Отрывок:
Люди и праздники. Святцы культуры — страница 54 из 58

Попов всегда писал эгоцентрическую прозу. Она не оставляет места для диалога.

Посторонних Попов впускает в свой мир только тогда, когда они проходят санобработку его специальным художественным методом. Отрицательные герои, которых с годами становилось все больше, – вездесущие и многоликие демоны. Но автора они терзают его же словами, ибо у Попова всякая речь – прямая, от себя, и его персонажи несут только смешную ахинею. Так киллер Паша о текущей литературе высказывается следующим образом: “Разборки пишут, убийства: понятия не имея, как это делают! Считаю, надо иметь моральное право это писать”.

Строки данных:
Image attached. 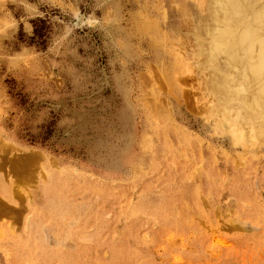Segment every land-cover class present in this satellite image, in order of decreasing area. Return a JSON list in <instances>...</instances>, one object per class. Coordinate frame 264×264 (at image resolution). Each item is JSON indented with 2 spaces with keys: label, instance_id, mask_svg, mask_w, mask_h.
<instances>
[{
  "label": "rangeland",
  "instance_id": "obj_1",
  "mask_svg": "<svg viewBox=\"0 0 264 264\" xmlns=\"http://www.w3.org/2000/svg\"><path fill=\"white\" fill-rule=\"evenodd\" d=\"M202 6L0 0V264H264V142L217 127Z\"/></svg>",
  "mask_w": 264,
  "mask_h": 264
},
{
  "label": "bare ground",
  "instance_id": "obj_2",
  "mask_svg": "<svg viewBox=\"0 0 264 264\" xmlns=\"http://www.w3.org/2000/svg\"><path fill=\"white\" fill-rule=\"evenodd\" d=\"M201 2L205 18L191 34L204 56L202 65L210 71L217 127L232 139L248 136L251 143H263L264 0Z\"/></svg>",
  "mask_w": 264,
  "mask_h": 264
}]
</instances>
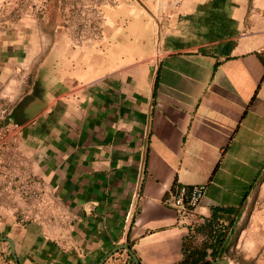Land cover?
Returning <instances> with one entry per match:
<instances>
[{
    "label": "crops",
    "instance_id": "crops-1",
    "mask_svg": "<svg viewBox=\"0 0 264 264\" xmlns=\"http://www.w3.org/2000/svg\"><path fill=\"white\" fill-rule=\"evenodd\" d=\"M44 1L0 25V125H23L55 210L23 221L1 198L0 264H98L124 243L177 264L223 223L218 259L264 264V1L101 0L85 32ZM192 184L194 213L164 203Z\"/></svg>",
    "mask_w": 264,
    "mask_h": 264
},
{
    "label": "built area",
    "instance_id": "built-area-1",
    "mask_svg": "<svg viewBox=\"0 0 264 264\" xmlns=\"http://www.w3.org/2000/svg\"><path fill=\"white\" fill-rule=\"evenodd\" d=\"M22 129L21 123L3 116L0 125V199L11 201L12 211L21 214L23 221L48 219L55 210V200L19 154ZM206 190V184L182 185L170 192L164 203L183 214H192ZM261 203L264 204V198Z\"/></svg>",
    "mask_w": 264,
    "mask_h": 264
},
{
    "label": "rangeland",
    "instance_id": "rangeland-1",
    "mask_svg": "<svg viewBox=\"0 0 264 264\" xmlns=\"http://www.w3.org/2000/svg\"><path fill=\"white\" fill-rule=\"evenodd\" d=\"M101 0H64L65 15L71 20L70 24H77V28L87 31L93 29L94 20L98 18V3ZM264 1V0H263ZM46 1L44 0H0V25L6 24L23 15H41L45 12ZM227 258V257H223ZM232 264H259L254 260H244L237 256Z\"/></svg>",
    "mask_w": 264,
    "mask_h": 264
},
{
    "label": "trees",
    "instance_id": "trees-1",
    "mask_svg": "<svg viewBox=\"0 0 264 264\" xmlns=\"http://www.w3.org/2000/svg\"><path fill=\"white\" fill-rule=\"evenodd\" d=\"M229 231V224H224L223 227L208 231L207 237L209 241L201 245L193 246L191 237H187L184 243V257L177 264H209L211 261L219 258V250ZM211 249V252L208 251ZM211 256V259L208 256Z\"/></svg>",
    "mask_w": 264,
    "mask_h": 264
},
{
    "label": "water",
    "instance_id": "water-1",
    "mask_svg": "<svg viewBox=\"0 0 264 264\" xmlns=\"http://www.w3.org/2000/svg\"><path fill=\"white\" fill-rule=\"evenodd\" d=\"M0 241H7L11 247V251L13 253V255L15 256V241L13 238L8 237V236H0ZM126 249L133 261L135 262V264H141L137 255L135 254V252L131 249V247L129 246V244L124 243V244H120L118 246H116L103 260H101L98 264H104L106 262V260L113 255V253L117 252L120 249ZM16 264H19L18 262ZM209 264H232L231 261L229 259L226 258H220L214 261H211Z\"/></svg>",
    "mask_w": 264,
    "mask_h": 264
}]
</instances>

Задания:
[1] Выпишите все строки записей, где встречается строка «xmlns», с учетом регистра букв.
[2] Продолжите отрывок о прозе Попова, начав сразу после его последней фразы.
Отрывок и записи не связаны между собой и служат отдельными материалами.

Ответы к заданиям:
[1]
  "mask_svg": "<svg viewBox=\"0 0 264 264\" xmlns=\"http://www.w3.org/2000/svg\"><path fill=\"white\" fill-rule=\"evenodd\" d=\"M202 6L0 0V264H264V142L217 127Z\"/></svg>",
  "mask_svg": "<svg viewBox=\"0 0 264 264\" xmlns=\"http://www.w3.org/2000/svg\"><path fill=\"white\" fill-rule=\"evenodd\" d=\"M201 2L205 18L191 34L204 56L202 65L210 71L217 127L232 139L248 136L251 143H263L264 0Z\"/></svg>",
    "mask_svg": "<svg viewBox=\"0 0 264 264\" xmlns=\"http://www.w3.org/2000/svg\"><path fill=\"white\" fill-rule=\"evenodd\" d=\"M44 1L0 25V125H23L55 210L23 221L1 198L0 264H98L124 243L177 264L223 223L218 259L264 264V1L101 0L85 32ZM192 184L194 213L164 203Z\"/></svg>",
    "mask_svg": "<svg viewBox=\"0 0 264 264\" xmlns=\"http://www.w3.org/2000/svg\"><path fill=\"white\" fill-rule=\"evenodd\" d=\"M22 129L21 123L3 116L0 125V199L11 201L12 211L21 214L23 221L48 219L55 210V200L19 154ZM206 190V184L182 185L170 192L164 203L183 214H192ZM261 203L264 204V198Z\"/></svg>",
    "mask_svg": "<svg viewBox=\"0 0 264 264\" xmlns=\"http://www.w3.org/2000/svg\"><path fill=\"white\" fill-rule=\"evenodd\" d=\"M101 0H64L65 15L71 20L70 24H77V28L87 31L93 29L94 20L98 18V3ZM264 1V0H263ZM46 1L44 0H0V25L6 24L23 15H41L45 12ZM227 258V257H223ZM232 264H259L254 260H244L237 256Z\"/></svg>",
    "mask_svg": "<svg viewBox=\"0 0 264 264\" xmlns=\"http://www.w3.org/2000/svg\"><path fill=\"white\" fill-rule=\"evenodd\" d=\"M229 231V224H224L223 227L208 231L207 237L209 241L201 245L193 246L191 237H187L184 243V257L177 264H209L211 261L219 258V250ZM211 249V252L208 251ZM211 256V259L208 256Z\"/></svg>",
    "mask_svg": "<svg viewBox=\"0 0 264 264\" xmlns=\"http://www.w3.org/2000/svg\"><path fill=\"white\" fill-rule=\"evenodd\" d=\"M0 241H7L11 247V251L13 253V255L15 256V241L13 238L8 237V236H0ZM126 249L133 261L135 262V264H141L137 255L135 254V252L131 249V247L129 246V244L124 243V244H120L118 246H116L103 260H101L98 264H104L106 262V260L113 255V253L117 252L120 249ZM16 264H19L18 262ZM209 264H232L231 261L229 259L226 258H220L214 261H211Z\"/></svg>",

[2]
Попов никогда не спорит с посторонними. Они – не антагонисты, а говорящий фон, протуберанцы чуждого мира, через которых тот добирается до автора. Этим, собственно, и исчерпывается их роль. Вялодействующие лица, впущенные в прозу на жестких условиях, не могут стать образами. Персонажи у Попова приходят лишь для того, чтобы расширить внутренний мир автора. Они не способны к полноценной жизни. У них нет ни права, ни правды. Они – лишь тени внешнего мира, падающие на душу единственного героя, которым и является автор.

Проза одного героя ближе всего к лирике. Стихотворение, каким бы длинным оно ни было, ничего не рассказывает. Оно перечисляет и углубляет лирические состояния автора. Книги Попова и в самом деле похожи на стихи. Ими часто оказываются самые незатейливые реплики, вроде “Он в Сочи. Сочиняет”. Бывает, что стихи строят пейзаж из внутренней рифмы: “Уверенно вечерело” или аллитерации: “Ржавые баржи, бомжи”.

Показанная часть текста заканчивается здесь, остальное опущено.